# INPUT DATA
Start of Block

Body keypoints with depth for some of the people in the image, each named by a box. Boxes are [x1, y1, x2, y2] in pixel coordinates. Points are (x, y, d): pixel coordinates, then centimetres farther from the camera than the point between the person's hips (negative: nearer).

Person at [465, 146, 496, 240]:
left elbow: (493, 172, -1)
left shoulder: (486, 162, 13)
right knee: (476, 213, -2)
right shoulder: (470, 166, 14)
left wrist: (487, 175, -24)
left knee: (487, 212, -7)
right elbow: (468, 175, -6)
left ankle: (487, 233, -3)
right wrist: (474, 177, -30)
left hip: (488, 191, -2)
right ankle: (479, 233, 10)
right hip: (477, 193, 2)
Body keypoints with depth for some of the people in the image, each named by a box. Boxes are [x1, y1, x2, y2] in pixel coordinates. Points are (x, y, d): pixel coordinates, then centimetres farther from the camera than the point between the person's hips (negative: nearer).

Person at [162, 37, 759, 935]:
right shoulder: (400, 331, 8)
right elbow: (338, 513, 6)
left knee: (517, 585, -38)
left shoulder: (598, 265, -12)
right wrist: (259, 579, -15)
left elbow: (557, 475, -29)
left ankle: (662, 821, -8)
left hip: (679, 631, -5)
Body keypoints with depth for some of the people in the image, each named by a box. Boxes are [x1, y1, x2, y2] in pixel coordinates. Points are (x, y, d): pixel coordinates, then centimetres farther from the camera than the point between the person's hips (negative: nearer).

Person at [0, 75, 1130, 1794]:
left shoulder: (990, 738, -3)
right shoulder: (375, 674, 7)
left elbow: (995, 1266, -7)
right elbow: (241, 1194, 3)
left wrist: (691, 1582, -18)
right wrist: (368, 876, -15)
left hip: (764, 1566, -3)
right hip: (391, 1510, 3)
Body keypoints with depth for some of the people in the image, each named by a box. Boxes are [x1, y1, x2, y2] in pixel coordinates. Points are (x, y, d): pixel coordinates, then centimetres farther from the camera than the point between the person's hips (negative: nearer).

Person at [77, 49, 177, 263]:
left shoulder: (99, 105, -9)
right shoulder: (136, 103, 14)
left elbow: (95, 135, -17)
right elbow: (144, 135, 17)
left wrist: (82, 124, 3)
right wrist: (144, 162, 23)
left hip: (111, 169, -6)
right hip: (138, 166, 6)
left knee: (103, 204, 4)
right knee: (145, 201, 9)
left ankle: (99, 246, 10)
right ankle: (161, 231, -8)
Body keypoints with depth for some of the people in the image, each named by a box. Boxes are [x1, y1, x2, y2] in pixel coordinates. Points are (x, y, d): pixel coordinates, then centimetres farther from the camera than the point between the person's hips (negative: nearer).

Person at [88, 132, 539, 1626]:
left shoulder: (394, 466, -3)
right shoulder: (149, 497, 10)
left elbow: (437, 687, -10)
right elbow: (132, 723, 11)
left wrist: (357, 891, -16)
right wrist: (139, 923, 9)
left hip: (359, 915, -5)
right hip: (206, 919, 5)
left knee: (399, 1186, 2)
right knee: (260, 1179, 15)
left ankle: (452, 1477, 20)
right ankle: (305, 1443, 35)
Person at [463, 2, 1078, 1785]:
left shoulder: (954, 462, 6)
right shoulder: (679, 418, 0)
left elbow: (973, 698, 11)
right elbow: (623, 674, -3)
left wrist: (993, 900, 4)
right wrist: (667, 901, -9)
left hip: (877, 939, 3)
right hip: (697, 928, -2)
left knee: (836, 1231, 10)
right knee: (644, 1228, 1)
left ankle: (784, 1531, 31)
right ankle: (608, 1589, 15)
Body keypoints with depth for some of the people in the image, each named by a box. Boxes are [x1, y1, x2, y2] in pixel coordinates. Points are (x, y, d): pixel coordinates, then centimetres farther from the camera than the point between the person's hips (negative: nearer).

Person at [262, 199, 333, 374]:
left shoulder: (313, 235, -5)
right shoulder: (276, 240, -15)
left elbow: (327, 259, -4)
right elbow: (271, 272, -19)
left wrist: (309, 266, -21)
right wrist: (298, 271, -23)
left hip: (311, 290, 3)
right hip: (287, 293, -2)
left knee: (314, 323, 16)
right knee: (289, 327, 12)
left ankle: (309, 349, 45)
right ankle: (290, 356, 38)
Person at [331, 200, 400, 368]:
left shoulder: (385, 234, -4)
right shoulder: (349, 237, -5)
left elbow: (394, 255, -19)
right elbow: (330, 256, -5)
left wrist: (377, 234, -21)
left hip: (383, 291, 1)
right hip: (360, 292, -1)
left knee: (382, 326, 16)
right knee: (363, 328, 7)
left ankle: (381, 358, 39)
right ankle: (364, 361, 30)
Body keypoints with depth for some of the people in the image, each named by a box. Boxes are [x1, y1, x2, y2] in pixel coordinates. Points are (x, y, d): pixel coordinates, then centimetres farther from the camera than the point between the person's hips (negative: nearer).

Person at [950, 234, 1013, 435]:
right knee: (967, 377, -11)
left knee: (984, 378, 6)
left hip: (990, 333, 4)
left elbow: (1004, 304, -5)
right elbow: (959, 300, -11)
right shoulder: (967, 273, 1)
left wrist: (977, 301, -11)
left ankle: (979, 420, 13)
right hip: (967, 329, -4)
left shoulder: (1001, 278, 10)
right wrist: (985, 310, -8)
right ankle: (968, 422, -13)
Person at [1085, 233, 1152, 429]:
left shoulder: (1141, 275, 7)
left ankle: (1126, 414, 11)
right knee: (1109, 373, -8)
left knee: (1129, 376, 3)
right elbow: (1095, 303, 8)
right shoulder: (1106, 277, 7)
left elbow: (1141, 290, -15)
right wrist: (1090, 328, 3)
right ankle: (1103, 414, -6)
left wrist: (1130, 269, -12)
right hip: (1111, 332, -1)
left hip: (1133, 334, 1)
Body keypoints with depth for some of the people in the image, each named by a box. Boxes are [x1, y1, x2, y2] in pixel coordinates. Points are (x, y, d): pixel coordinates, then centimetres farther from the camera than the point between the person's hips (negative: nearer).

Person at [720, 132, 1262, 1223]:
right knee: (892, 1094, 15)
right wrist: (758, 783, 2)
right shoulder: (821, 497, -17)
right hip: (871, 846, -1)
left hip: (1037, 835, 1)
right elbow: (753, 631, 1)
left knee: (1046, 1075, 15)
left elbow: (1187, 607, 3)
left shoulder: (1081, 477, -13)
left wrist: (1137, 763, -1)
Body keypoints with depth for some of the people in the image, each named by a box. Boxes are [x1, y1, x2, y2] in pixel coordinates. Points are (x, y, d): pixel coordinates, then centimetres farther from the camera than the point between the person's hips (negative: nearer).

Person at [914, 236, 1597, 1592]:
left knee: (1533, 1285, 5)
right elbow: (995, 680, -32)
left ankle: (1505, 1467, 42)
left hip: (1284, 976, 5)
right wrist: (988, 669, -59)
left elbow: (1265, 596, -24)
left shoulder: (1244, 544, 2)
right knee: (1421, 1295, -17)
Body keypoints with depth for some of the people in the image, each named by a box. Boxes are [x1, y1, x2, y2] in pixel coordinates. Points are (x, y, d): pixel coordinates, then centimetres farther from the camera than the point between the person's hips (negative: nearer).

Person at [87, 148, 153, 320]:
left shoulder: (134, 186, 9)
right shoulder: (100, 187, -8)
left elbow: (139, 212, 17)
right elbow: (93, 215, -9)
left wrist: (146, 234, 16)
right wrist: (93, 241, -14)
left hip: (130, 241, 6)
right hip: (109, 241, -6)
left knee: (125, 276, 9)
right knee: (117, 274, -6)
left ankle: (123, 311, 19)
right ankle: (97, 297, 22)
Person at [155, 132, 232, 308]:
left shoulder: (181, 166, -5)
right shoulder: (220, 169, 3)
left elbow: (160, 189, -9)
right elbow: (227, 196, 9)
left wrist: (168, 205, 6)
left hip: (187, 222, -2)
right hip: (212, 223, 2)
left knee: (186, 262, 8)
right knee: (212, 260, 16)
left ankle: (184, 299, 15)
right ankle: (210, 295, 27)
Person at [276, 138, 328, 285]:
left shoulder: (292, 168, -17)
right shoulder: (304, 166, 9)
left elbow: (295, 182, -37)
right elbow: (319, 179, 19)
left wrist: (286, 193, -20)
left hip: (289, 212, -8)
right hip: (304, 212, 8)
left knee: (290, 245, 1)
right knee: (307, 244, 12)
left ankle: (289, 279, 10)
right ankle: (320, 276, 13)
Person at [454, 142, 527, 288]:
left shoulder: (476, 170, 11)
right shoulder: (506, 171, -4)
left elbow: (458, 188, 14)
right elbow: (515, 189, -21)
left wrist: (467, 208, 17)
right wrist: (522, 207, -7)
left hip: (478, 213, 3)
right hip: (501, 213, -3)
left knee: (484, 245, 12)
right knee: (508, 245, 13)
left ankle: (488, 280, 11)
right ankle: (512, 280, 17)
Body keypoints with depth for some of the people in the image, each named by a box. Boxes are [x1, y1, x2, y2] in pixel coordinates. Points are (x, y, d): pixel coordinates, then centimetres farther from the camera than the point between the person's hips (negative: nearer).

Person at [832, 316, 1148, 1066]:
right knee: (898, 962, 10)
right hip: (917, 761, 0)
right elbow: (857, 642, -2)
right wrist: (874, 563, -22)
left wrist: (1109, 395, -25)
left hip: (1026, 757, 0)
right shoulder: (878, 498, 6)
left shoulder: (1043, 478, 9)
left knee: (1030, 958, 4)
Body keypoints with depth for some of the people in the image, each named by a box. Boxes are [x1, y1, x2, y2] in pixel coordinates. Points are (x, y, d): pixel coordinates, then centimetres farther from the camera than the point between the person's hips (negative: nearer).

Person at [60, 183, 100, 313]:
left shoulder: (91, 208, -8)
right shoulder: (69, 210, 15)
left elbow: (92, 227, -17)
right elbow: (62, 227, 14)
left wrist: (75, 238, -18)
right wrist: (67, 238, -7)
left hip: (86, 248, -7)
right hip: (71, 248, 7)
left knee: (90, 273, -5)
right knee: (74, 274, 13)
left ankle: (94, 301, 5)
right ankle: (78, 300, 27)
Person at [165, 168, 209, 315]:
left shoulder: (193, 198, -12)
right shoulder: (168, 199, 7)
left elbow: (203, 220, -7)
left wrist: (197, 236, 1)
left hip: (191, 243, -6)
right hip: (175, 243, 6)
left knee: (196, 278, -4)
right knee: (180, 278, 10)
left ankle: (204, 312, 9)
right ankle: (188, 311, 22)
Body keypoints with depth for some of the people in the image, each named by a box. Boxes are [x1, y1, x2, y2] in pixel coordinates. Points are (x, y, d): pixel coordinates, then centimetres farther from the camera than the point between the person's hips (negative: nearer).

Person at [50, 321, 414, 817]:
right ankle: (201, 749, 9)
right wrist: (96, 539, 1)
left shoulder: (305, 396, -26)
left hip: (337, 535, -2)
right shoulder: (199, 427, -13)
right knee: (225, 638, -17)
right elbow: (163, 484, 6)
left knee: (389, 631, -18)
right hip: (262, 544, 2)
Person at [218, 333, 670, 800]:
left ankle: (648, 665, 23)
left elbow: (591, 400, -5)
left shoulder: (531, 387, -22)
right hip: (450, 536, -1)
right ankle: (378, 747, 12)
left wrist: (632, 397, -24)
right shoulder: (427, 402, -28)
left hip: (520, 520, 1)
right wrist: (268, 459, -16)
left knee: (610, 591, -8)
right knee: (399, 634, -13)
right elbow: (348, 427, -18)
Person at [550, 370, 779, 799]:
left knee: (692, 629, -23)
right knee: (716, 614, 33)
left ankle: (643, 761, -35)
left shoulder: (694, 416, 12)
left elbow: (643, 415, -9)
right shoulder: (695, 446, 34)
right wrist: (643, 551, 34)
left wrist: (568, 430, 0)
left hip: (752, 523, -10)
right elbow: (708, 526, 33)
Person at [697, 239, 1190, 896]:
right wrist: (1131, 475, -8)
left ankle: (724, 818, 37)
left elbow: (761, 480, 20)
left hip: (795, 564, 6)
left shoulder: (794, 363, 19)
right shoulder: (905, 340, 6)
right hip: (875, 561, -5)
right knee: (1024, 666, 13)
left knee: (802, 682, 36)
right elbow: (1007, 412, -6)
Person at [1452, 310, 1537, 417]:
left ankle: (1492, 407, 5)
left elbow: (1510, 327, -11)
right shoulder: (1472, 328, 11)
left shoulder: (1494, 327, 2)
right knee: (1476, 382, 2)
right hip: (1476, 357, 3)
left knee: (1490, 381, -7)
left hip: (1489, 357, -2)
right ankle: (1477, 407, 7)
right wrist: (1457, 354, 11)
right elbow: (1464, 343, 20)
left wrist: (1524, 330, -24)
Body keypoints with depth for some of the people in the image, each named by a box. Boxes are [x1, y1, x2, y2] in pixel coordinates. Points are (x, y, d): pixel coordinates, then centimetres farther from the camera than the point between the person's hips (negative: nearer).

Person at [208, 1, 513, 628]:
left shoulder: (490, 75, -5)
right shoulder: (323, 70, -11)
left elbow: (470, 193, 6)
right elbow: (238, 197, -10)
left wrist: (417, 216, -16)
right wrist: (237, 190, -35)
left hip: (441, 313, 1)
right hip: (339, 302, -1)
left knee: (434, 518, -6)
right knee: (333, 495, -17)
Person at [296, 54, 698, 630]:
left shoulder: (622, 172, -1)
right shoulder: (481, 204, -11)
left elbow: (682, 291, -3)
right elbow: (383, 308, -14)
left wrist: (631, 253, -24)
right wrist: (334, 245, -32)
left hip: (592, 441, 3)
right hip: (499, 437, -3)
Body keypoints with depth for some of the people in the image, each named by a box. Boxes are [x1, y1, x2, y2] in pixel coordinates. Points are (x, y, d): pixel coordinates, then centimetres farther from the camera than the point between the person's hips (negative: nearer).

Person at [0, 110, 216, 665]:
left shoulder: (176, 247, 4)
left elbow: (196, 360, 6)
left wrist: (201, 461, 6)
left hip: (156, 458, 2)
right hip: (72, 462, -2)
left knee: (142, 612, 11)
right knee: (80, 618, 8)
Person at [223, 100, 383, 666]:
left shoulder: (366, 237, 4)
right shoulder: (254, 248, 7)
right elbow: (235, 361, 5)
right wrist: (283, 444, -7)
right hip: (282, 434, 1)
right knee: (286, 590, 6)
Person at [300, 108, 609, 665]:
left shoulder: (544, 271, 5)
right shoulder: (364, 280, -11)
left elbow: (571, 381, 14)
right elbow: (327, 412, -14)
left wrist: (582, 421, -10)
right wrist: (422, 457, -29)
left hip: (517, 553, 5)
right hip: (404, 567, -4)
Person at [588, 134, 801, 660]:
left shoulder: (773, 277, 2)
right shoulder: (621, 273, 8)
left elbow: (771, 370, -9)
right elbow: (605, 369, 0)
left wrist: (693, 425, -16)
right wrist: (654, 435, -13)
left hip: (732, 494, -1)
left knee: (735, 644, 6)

End of Block

# YOUR TASK
Only the lines from the beginning of the entries through the line bearing "right hip: (477, 193, 2)" should be returned, each exactly as written.

# ANSWER FOR THIS EXERCISE
Body keypoints with depth for some of the people in the image, each named by a box. Boxes are [x1, y1, x2, y2] in pixel coordinates. Points are (x, y, d): pixel coordinates, then centimetres farther from the camera than the point between the person's hips (negative: nearer).

Person at [465, 146, 496, 240]:
left elbow: (493, 172, -1)
left shoulder: (486, 162, 13)
right knee: (476, 213, -2)
right shoulder: (470, 166, 14)
left wrist: (487, 175, -24)
left knee: (487, 212, -7)
right elbow: (468, 175, -6)
left ankle: (487, 233, -3)
right wrist: (474, 177, -30)
left hip: (488, 191, -2)
right ankle: (479, 233, 10)
right hip: (477, 193, 2)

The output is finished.